2 - Para efeitos do número anterior, o número de trabalhadores é reportado ao mês de
Outubro do ano civil anterior, constante do quadro de pessoal, e o volume de
negócios é o verificado no ano civil anterior.
3 - Se a empresa não tiver actividade no ano anterior, considerar-se-á o número de
trabalhadores e o volume de negócios do ano mais recente.
4 - No ano do início da actividade, considerar-se-á a dimensão da empresa apenas com
base no número de trabalhadores existente à data da prática da
infracção.
5 - Sempre que a entidade patronal não indique o volume de negócios, é aplicável o
regime correspondente à grande empresa.
Artigo 10.º
Critérios especiais de medida da coima
Os valores máximos das coimas aplicáveis a infracções muito graves previstos nas
alíneas a) a d) do n.º 4 do artigo 7.º são elevados para o dobro
nas situações de violação de normas sobre segurança, higiene e saúde no trabalho, de
direitos dos organismos representativos dos trabalhadores, nomeadamente
das comissões de trabalhadores e dos comités de empresa europeus, incluindo
os dos membros que integrem estes órgãos, bem como de direitos das
associações sindicais, dos dirigentes e delegados sindicais ou equiparados e, ainda, do
direito à greve.
Artigo 11.º
Dolo
O desrespeito das medidas recomendadas no auto de advertência será ponderado
pela autoridade administrativa competente ou pelo julgador em caso de
impugnação judicial, designadamente, para efeitos de verificação
da existência de conduta dolosa.
Artigo 12.º
Determinação da medida da coima
1 - Na determinação da medida da coima, além do disposto no regime geral das
contra-ordenações, são ainda atendíveis a medida do
incumprimento das recomendações constantes do auto de advertência, a -coacção,
falsificação, simulação ou outro meio fraudulento usado pelo agente.
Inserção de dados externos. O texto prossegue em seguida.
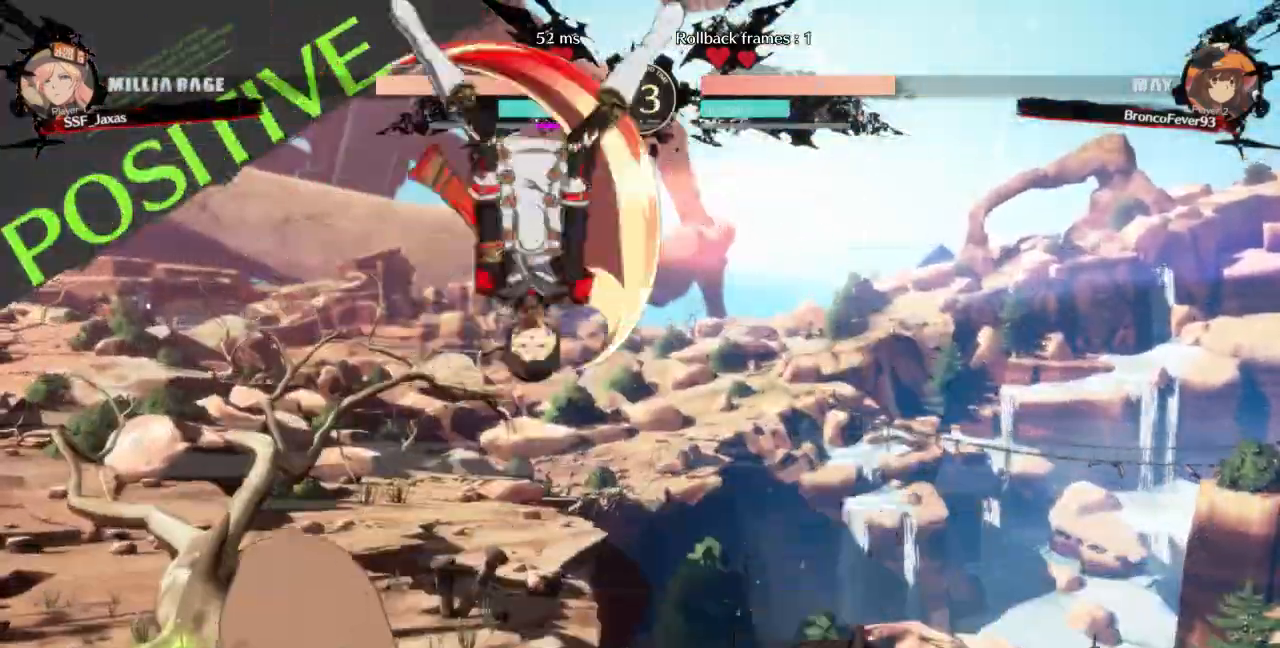
{"buttons": []}
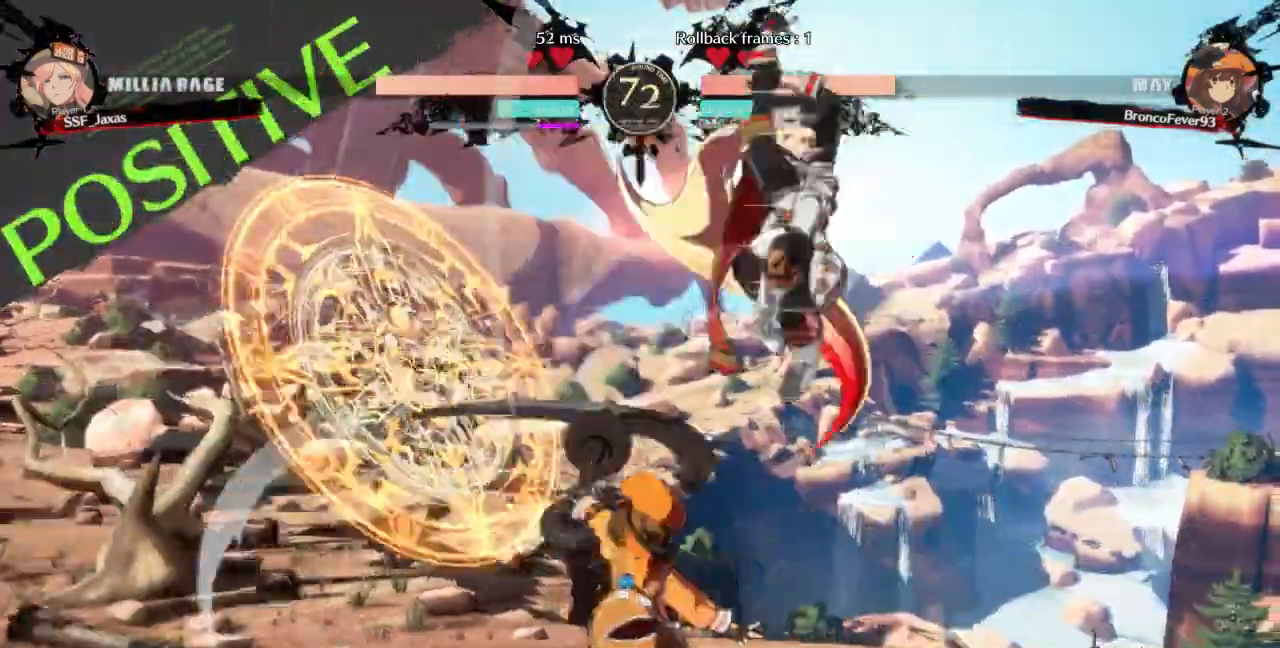
{"buttons": ["DPAD_DOWN"]}
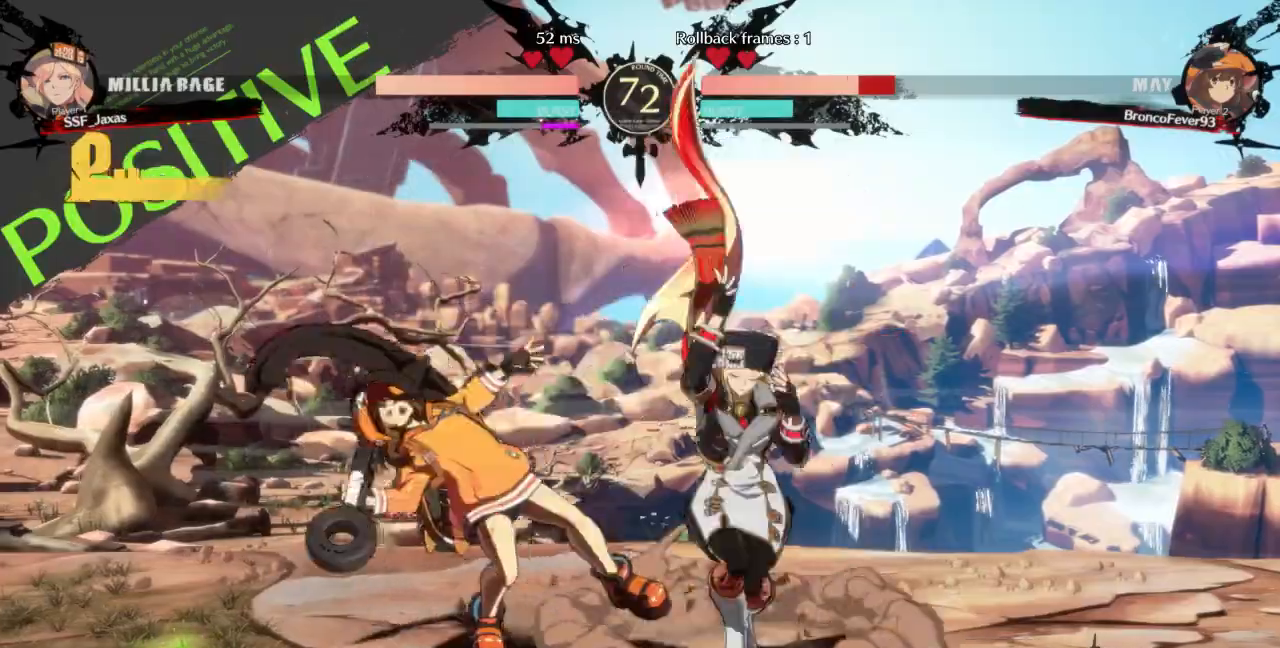
{"buttons": ["DPAD_DOWN"], "events": [[33, "SQUARE", "down"], [133, "SQUARE", "up"], [200, "R2", "down"], [333, "DPAD_DOWN", "up"], [333, "R2", "up"], [467, "DPAD_DOWN", "down"]]}
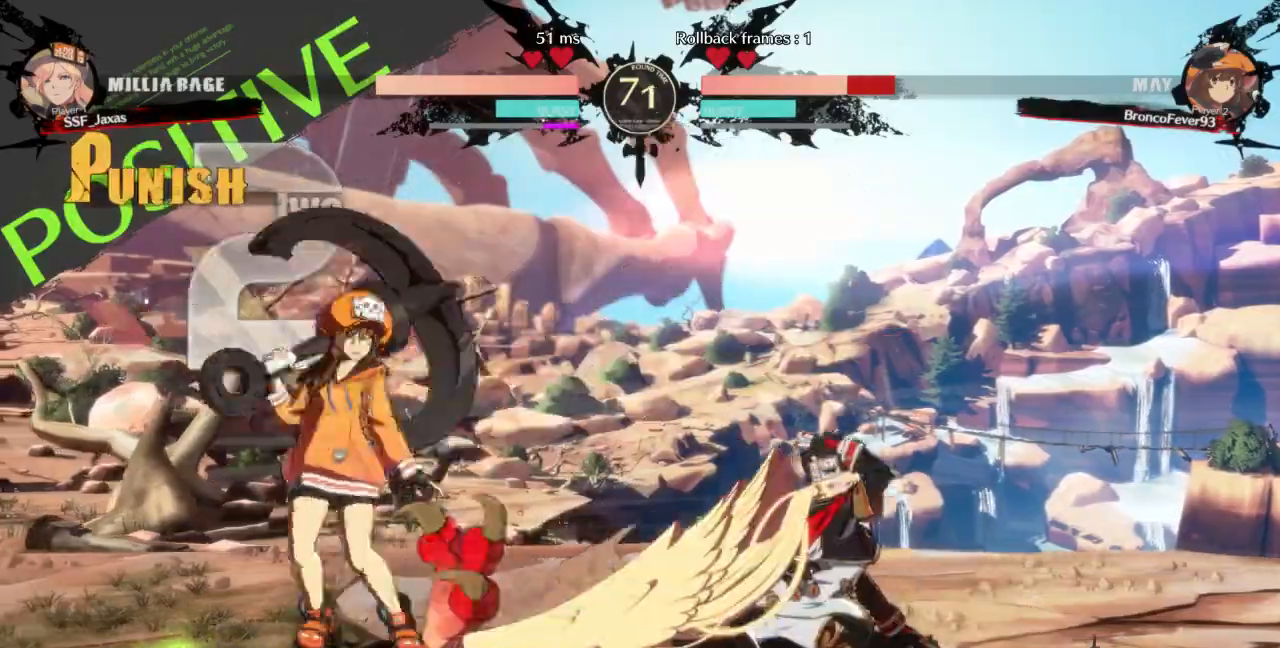
{"buttons": [], "events": [[33, "DPAD_LEFT", "down"], [67, "DPAD_DOWN", "up"], [100, "R1", "down"], [200, "DPAD_LEFT", "up"], [267, "R1", "up"]]}
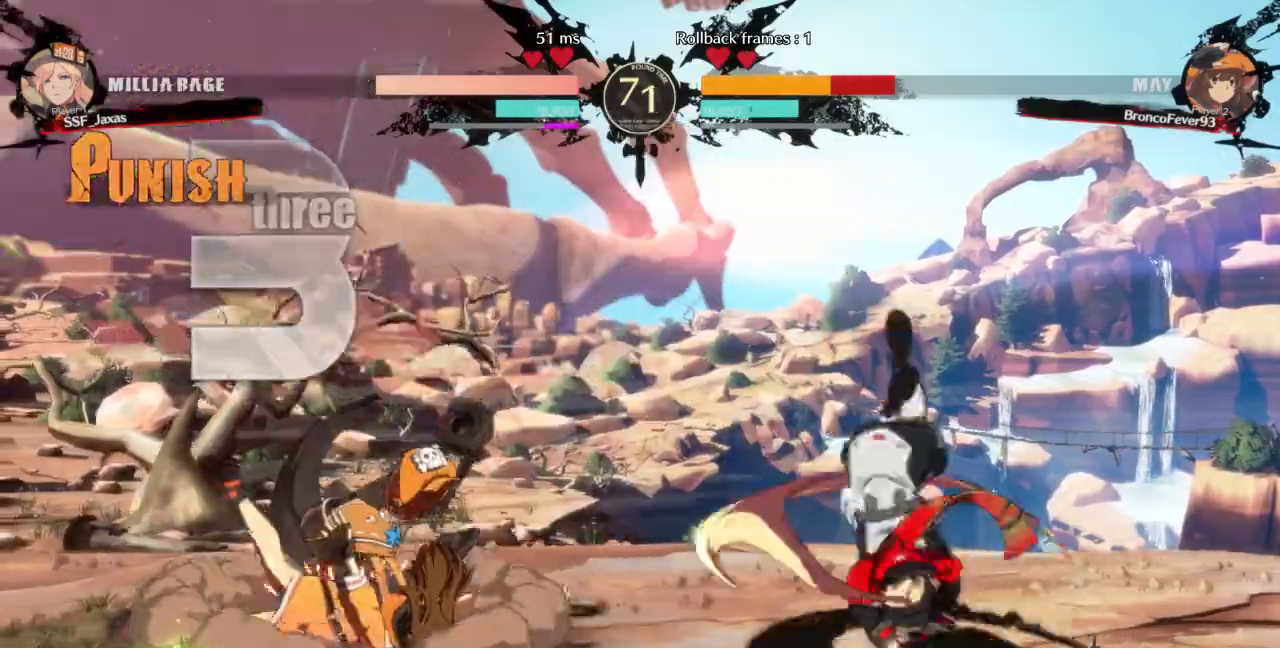
{"buttons": []}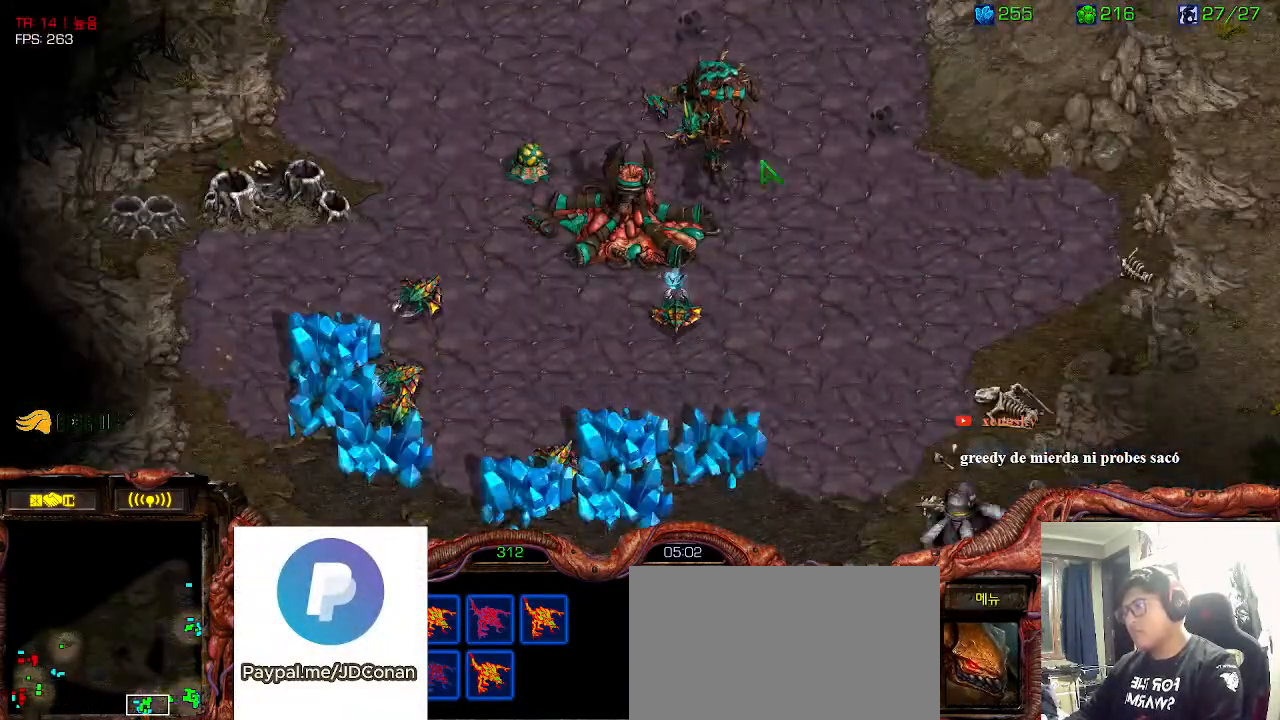
Gameplay with keyboard; each line is a JSON object with the keys held at the frame after it. "events" lists presses ("down") and releases ("up") of "0", "1", "2", "3", "4", "5", "6", "7", "8", "9", "a", "alt_l", "alt_r", "b", "c", "caps_lock", "comma", "ctrl", "d", "e", "f", "g", "h", "i", "j", "k", "l", "m", "n", "o", "q", "r", "s", "shift", "space", "super", "t", "tab", "u", "v", "w", "x", "y" and "z" between this image and that frame as [ms after this image, input, new state], when the widget could be followed in between. No other keys are recorded. Mouse input is not recorded.
{"keys": ["ctrl"], "events": [[83, "ctrl", "down"]]}
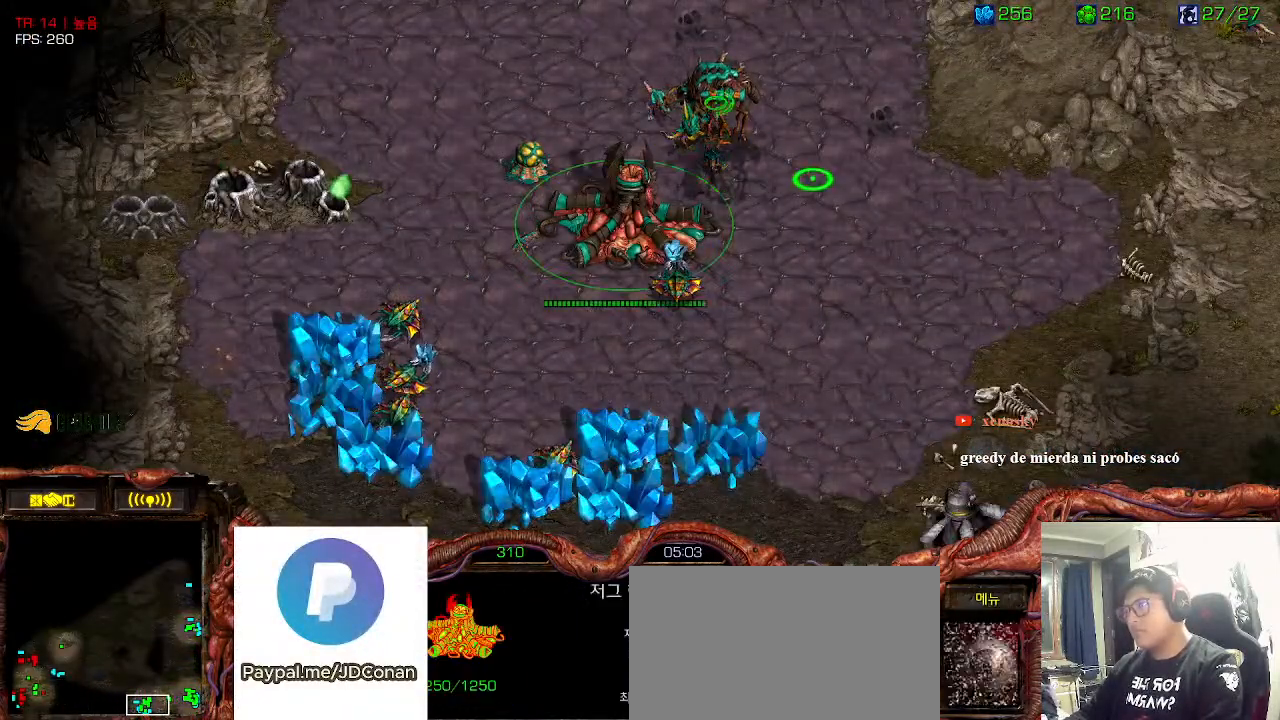
{"keys": ["ctrl"], "events": [[200, "ctrl", "up"], [483, "ctrl", "down"]]}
2 - No caso de infracções a normas de segurança, higiene e saúde no trabalho, os
princípios gerais de prevenção a que devem obedecer as medidas de protecção,
a permanência ou transitoriedade da infracção, o número de trabalhadores
potencialmente afectados e as medidas e instruções adoptadas pelo empregador para
prevenir os riscos.
Artigo 13.º
Reincidência
1 - É punido como reincidente quem cometer uma infracção grave praticada com dolo
ou uma infracção muito grave, depois de ter sido condenado por outra infracção
grave praticada com dolo ou infracção muito grave, se entre as duas infracções não
tiver decorrido um prazo superior ao da prescrição da primeira.
2 - Em caso de reincidência, os limites mínimo e máximo da coima são elevados em um
terço do respectivo valor, não podendo esta ser inferior ao valor da coima
aplicada pela infracção anterior desde que os limites mínimo e máximo desta
não sejam superiores aos daquela.
Artigo 14.º
Sanções acessórias
1 - A lei pode determinar, relativamente a infracções graves e muito graves, a
aplicação de sanções acessórias previstas no regime geral das
contra-ordenações.
2 - A lei determinará, ainda, os casos em que a prática de infracções graves e muito
graves será objecto de publicidade.
3 - A publicidade da condenação referida no número anterior pode consistir na
publicação de um extracto com a caracterização da infracção e a norma violada,
a identificação do infractor e a sanção aplicada:
a) Num jornal diário de âmbito nacional e numa publicação
periódica local ou regional, da área da sede do infractor, a expensas deste;
b) Na 2.ª série do Diário da República, no último dia útil de
cada trimestre, em relação às entidades patronais condenadas no trimestre anterior.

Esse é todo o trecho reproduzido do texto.